Closed hoheinzollern closed 4 months ago

hoheinzollern commented 4 months ago

Update: this reverts back to the previous project structure, and only intends to export public headers.

Changes are:

I'm happy to take comments on the changes.

jlaurens commented 4 months ago

I have no problem in changing the project structure. The actual layout is tied to TeXLive build system. If we change the layout in GitHub, we must provide some target that updates a local TeXLive repository before committing with svn.

jlaurens commented 4 months ago

I forgot to mention one thing: 3rd party tools also rely on the actual layout.

hoheinzollern commented 4 months ago

Here I rely on you to know what are the constraints and what could be a good option. The only real necessity for consuming this project as a library is that the public headers are clearly separated and exported in the right way. Also, with commit 7dd91ed I changed some of the variable names to follow the standard naming in meson.

jlaurens commented 4 months ago

I think this is not a good idea to change the name synctex test files to test because some tests cannot be automated (they rely on 3rd party tools that may be not be available, whether not installed or inexistent for some OS). Instead, a new test directory with only completely automated tests would be more appropriate. The parts of the actual synctex test files folder that can be automated can then move to the test directory, one after the other.

Moreover, starting with a white page allows to organize things more properly.
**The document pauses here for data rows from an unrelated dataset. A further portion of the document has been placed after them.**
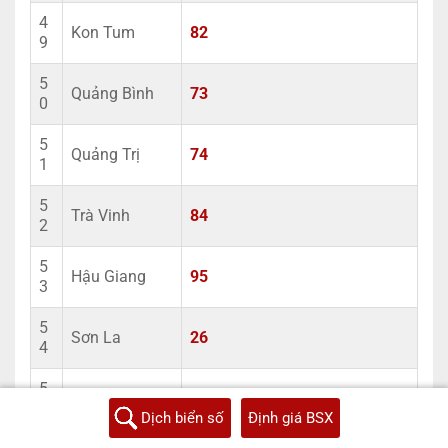
4
Kon Tum
82
9
5
Quảng Bình
73
0
5
Quảng Trị
74
1
5
Trà Vinh
84
2
5
Hậu Giang
95
3
5
Sơn La
26
4
5
Bạc Liêu
94
5
Dịch biển số
Định giá BSX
Here is a sketch of testing as I see it, rather complicated at first glance...

test( '⟨units_i⟩/'⟨unit name_j⟩', find_program('texlua'), args: [ 'test.lua' ], workdir: meson.current_source_dir() / 'test/⟨units_i⟩/', env: synctex_nomalloc, )


The `test.lua` imports the testing framework `testing.lua` and drives the tests of this suite.
The test units are gathered by directory and can also belong to a suite in meson acception.
This allows to organize test according to 2 logical dimensions, for example there can be test for big files, forms... gathered in different directories and inside each directory some test for direct synchronization (`synctex view`) and others for reverse synchronization (`synctex edit`). That makes two suites for `meson.build`.

I'll put this in practice for big files to see if that fits.
hoheinzollern commented 4 months ago

This sounds very reasonable. I'll try later to revert the structure changes and see what we get, and if it can be used correctly downstream.

hoheinzollern commented 4 months ago

I think this PR is ready to be merged then after your comment, I reverted the changes in structure, there's only variable names and header exports following the meson naming conventions.